Where does the string "tail" occur in the entries below? Copy every line where it does.

(Source records)
● ● ● ● ●
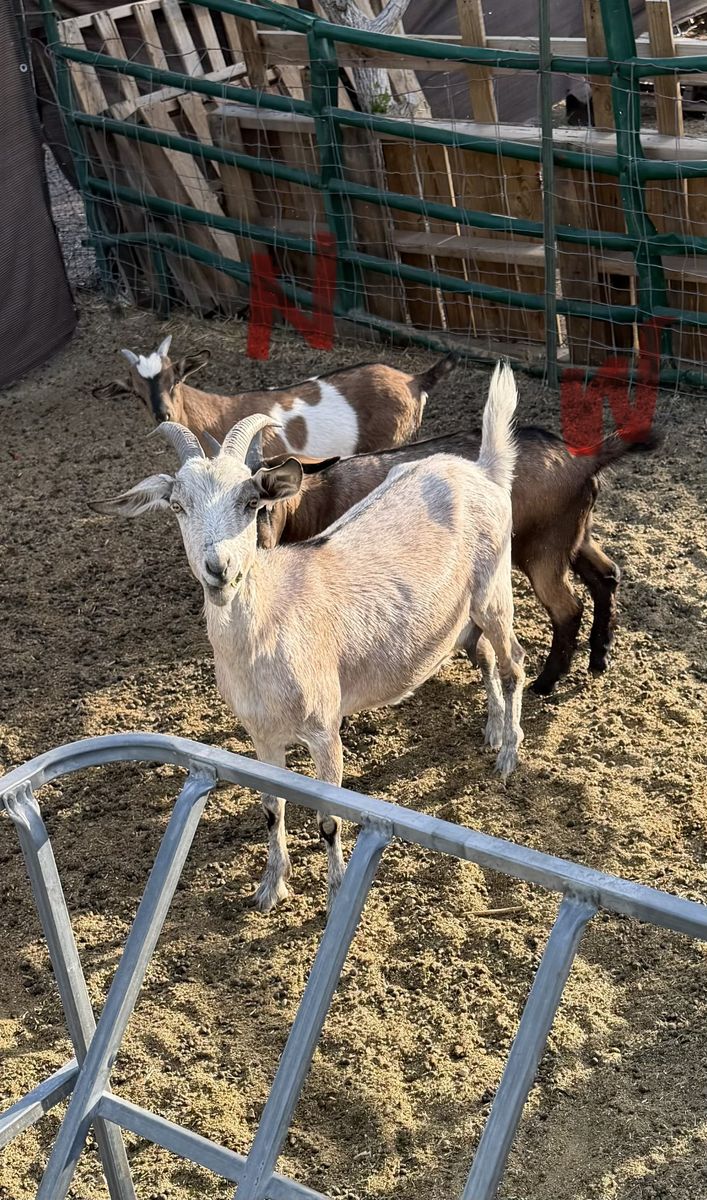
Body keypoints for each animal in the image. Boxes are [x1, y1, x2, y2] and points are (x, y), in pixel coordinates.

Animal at [90, 364, 525, 912]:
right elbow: (272, 809)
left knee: (514, 662)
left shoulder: (324, 728)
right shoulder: (261, 735)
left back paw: (508, 754)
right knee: (485, 656)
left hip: (494, 590)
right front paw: (269, 887)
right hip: (463, 613)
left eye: (252, 501)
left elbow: (328, 818)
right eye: (176, 506)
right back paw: (491, 728)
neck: (269, 631)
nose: (219, 569)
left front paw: (337, 892)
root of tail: (483, 470)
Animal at [93, 334, 457, 459]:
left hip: (394, 439)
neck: (217, 416)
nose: (163, 415)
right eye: (136, 393)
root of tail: (413, 380)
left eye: (175, 380)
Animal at [254, 426, 658, 695]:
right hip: (573, 537)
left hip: (542, 549)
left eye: (267, 503)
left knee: (567, 609)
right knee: (607, 575)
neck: (316, 499)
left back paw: (545, 683)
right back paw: (599, 656)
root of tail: (583, 457)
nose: (257, 546)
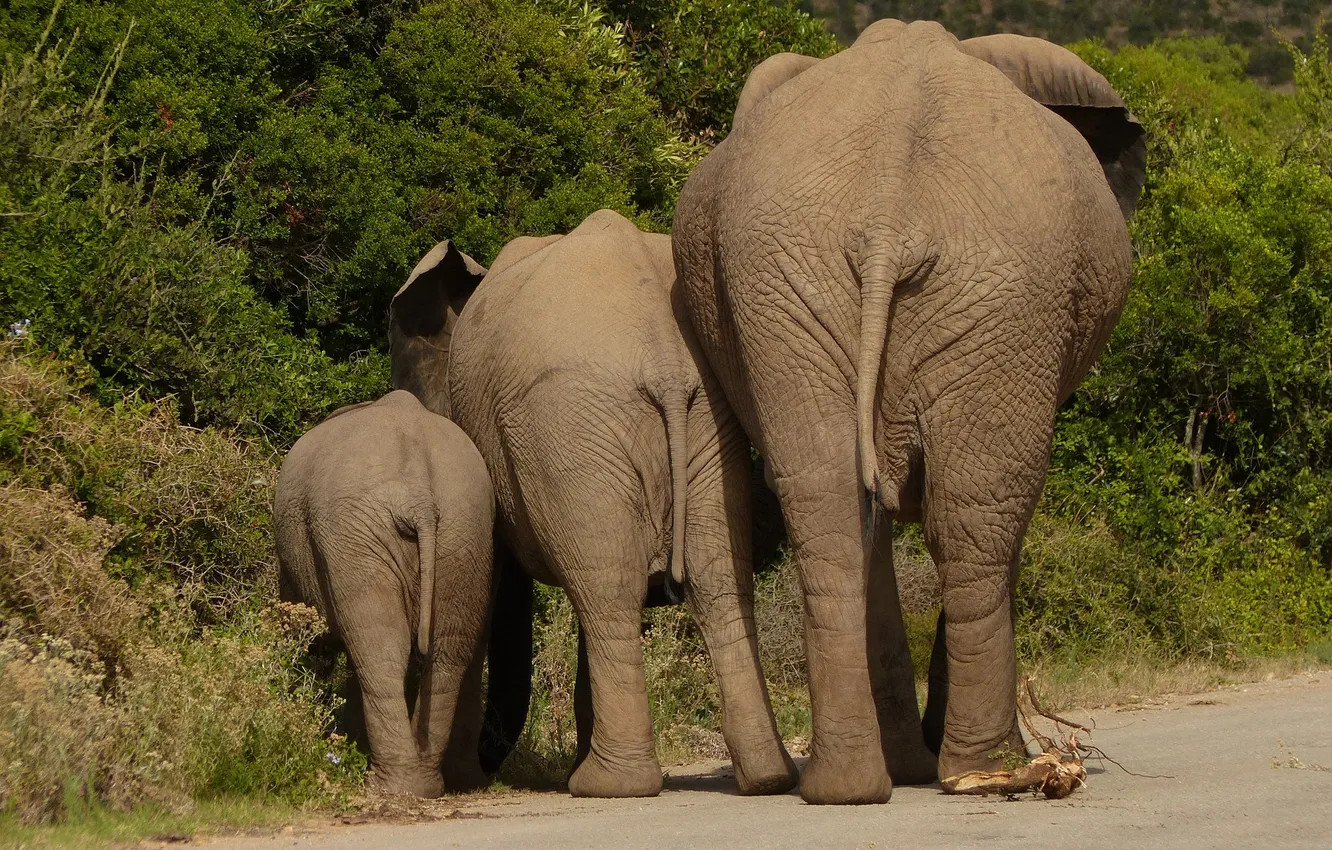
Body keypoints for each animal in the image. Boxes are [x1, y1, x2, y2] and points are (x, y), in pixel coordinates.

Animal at [274, 390, 496, 797]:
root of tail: (419, 496)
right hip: (464, 529)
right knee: (446, 651)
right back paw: (421, 787)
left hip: (356, 534)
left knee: (381, 649)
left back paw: (385, 787)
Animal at [388, 209, 798, 798]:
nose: (491, 767)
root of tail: (664, 354)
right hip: (701, 423)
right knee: (712, 580)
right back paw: (766, 778)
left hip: (564, 420)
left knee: (608, 590)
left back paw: (607, 784)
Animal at [671, 19, 1146, 804]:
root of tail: (887, 209)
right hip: (1005, 297)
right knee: (977, 511)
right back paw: (986, 767)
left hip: (793, 281)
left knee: (830, 498)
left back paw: (848, 787)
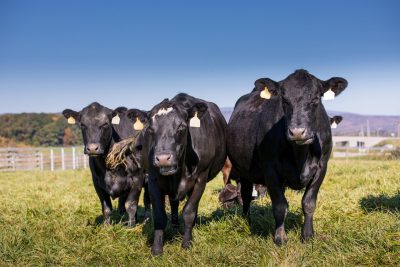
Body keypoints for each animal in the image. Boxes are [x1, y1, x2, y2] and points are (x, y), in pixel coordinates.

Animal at [128, 93, 228, 255]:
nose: (163, 158)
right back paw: (174, 223)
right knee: (173, 202)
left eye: (182, 126)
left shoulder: (200, 179)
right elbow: (160, 215)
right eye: (150, 129)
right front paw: (157, 249)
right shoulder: (153, 181)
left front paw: (187, 243)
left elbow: (189, 212)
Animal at [228, 70, 346, 246]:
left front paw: (308, 235)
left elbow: (308, 202)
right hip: (243, 171)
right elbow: (279, 206)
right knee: (246, 195)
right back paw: (247, 221)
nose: (297, 132)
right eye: (284, 100)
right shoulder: (270, 169)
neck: (300, 154)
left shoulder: (321, 167)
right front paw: (280, 238)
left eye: (316, 98)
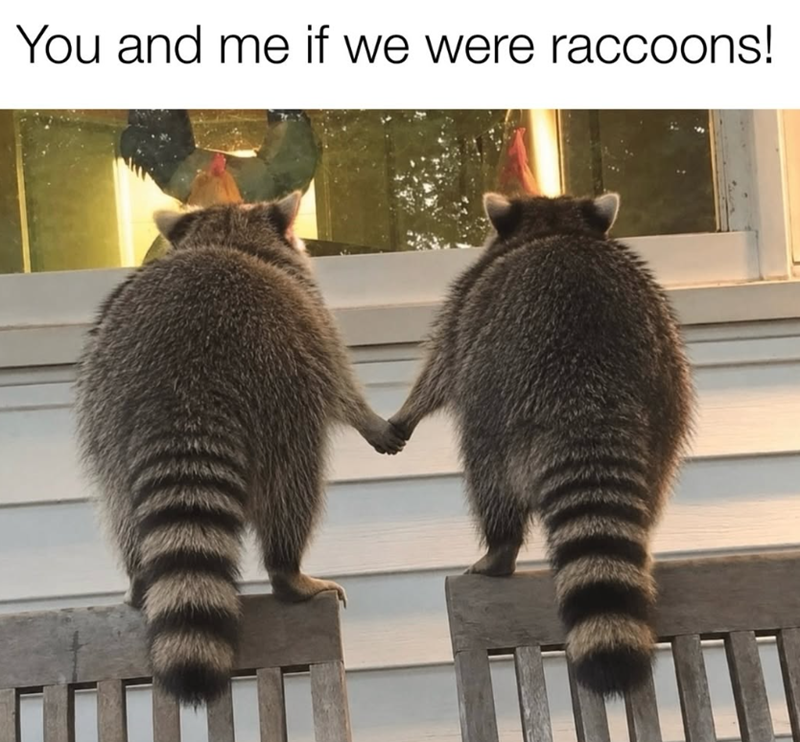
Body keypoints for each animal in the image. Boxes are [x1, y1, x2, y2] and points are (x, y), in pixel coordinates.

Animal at [74, 193, 405, 707]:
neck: (225, 235)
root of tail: (187, 385)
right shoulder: (316, 325)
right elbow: (341, 384)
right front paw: (368, 418)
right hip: (282, 404)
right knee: (295, 491)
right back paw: (287, 570)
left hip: (105, 414)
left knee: (120, 508)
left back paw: (137, 577)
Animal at [390, 192, 694, 697]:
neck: (556, 224)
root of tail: (588, 393)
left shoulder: (465, 302)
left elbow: (439, 368)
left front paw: (409, 408)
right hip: (668, 401)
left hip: (494, 406)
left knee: (486, 475)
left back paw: (500, 545)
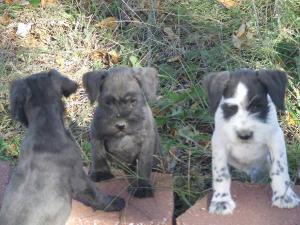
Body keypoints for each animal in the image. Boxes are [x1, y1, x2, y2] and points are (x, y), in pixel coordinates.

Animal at [82, 66, 164, 198]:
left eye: (133, 101)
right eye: (108, 103)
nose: (120, 125)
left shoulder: (146, 142)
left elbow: (143, 164)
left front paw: (142, 186)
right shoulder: (96, 135)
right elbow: (98, 155)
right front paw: (100, 173)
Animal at [204, 68, 300, 214]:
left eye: (257, 106)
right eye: (231, 108)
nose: (244, 135)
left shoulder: (275, 138)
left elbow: (279, 168)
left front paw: (284, 196)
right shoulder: (219, 143)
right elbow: (221, 173)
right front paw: (221, 201)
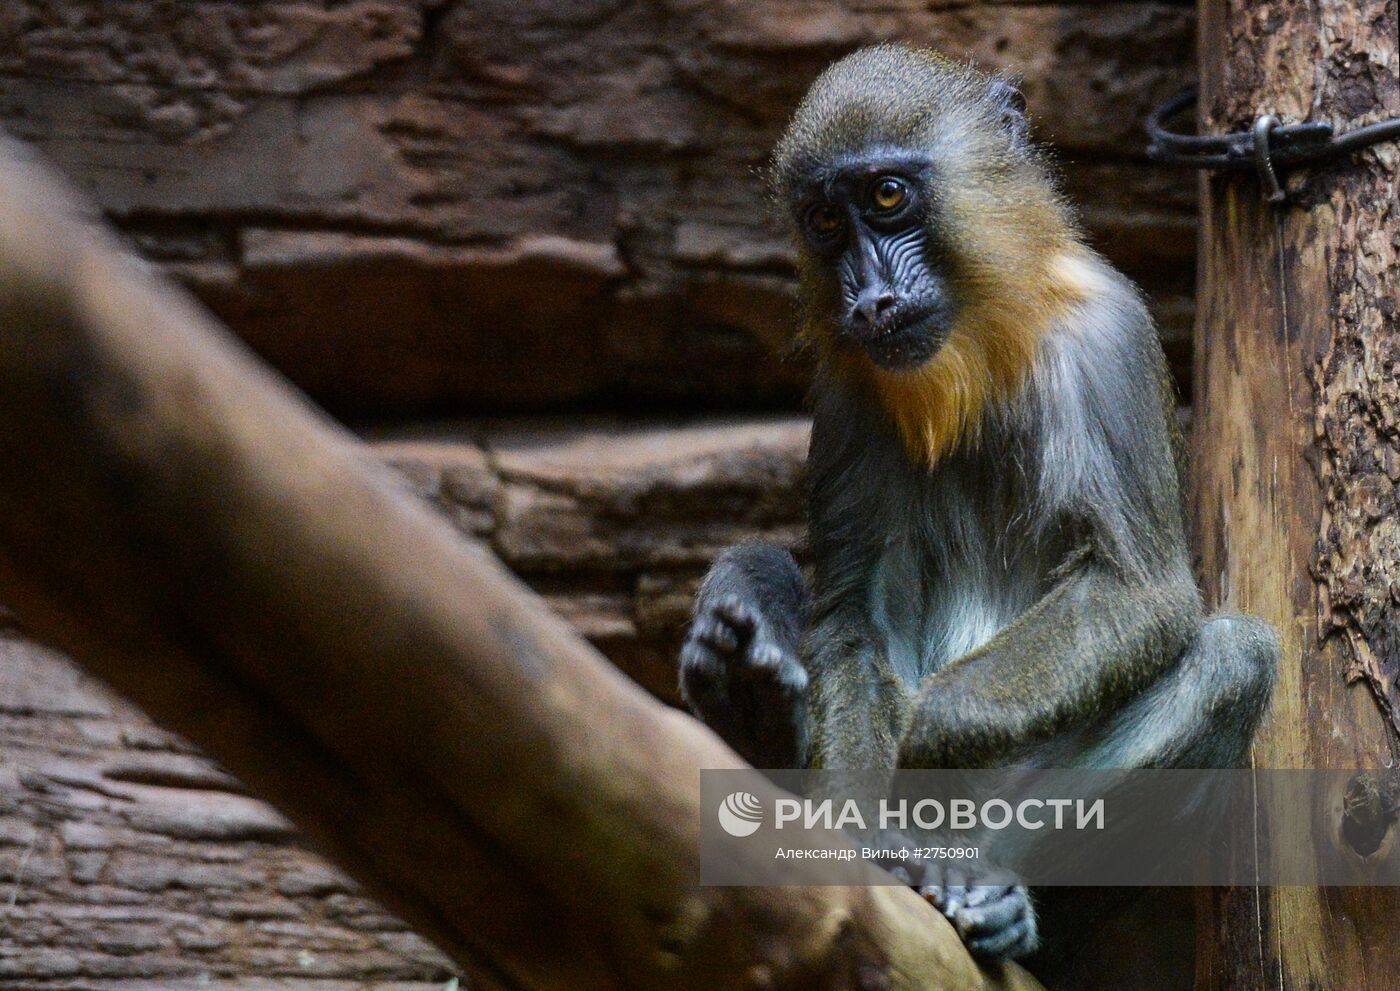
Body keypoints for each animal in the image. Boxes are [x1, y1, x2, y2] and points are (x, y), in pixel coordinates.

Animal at [677, 44, 1282, 968]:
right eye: (824, 221)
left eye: (889, 196)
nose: (872, 301)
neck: (982, 352)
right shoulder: (851, 390)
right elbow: (854, 612)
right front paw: (865, 831)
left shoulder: (1106, 340)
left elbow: (1138, 591)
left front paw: (927, 747)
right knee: (761, 563)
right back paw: (747, 688)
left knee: (1232, 657)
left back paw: (997, 896)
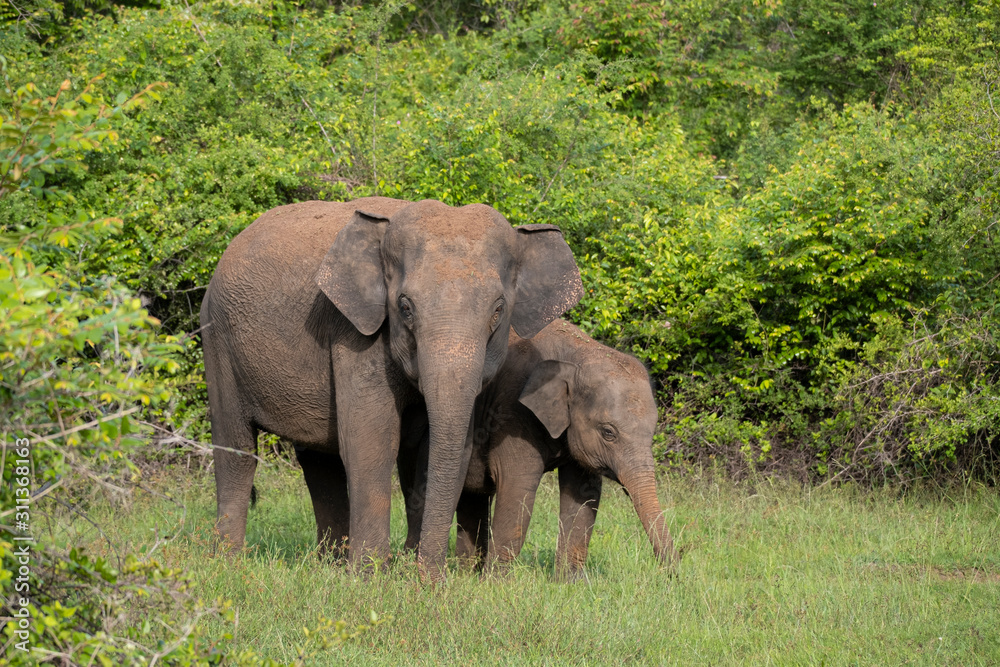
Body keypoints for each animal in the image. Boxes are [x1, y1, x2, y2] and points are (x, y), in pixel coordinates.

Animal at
● ● ● ● ●
YOUR RESPONSE
root of tail: (483, 470)
root of tail: (413, 380)
root of tail: (583, 457)
root of tail: (419, 496)
root of tail: (664, 354)
root of tail: (887, 209)
root of tail: (187, 385)
root of tail: (588, 393)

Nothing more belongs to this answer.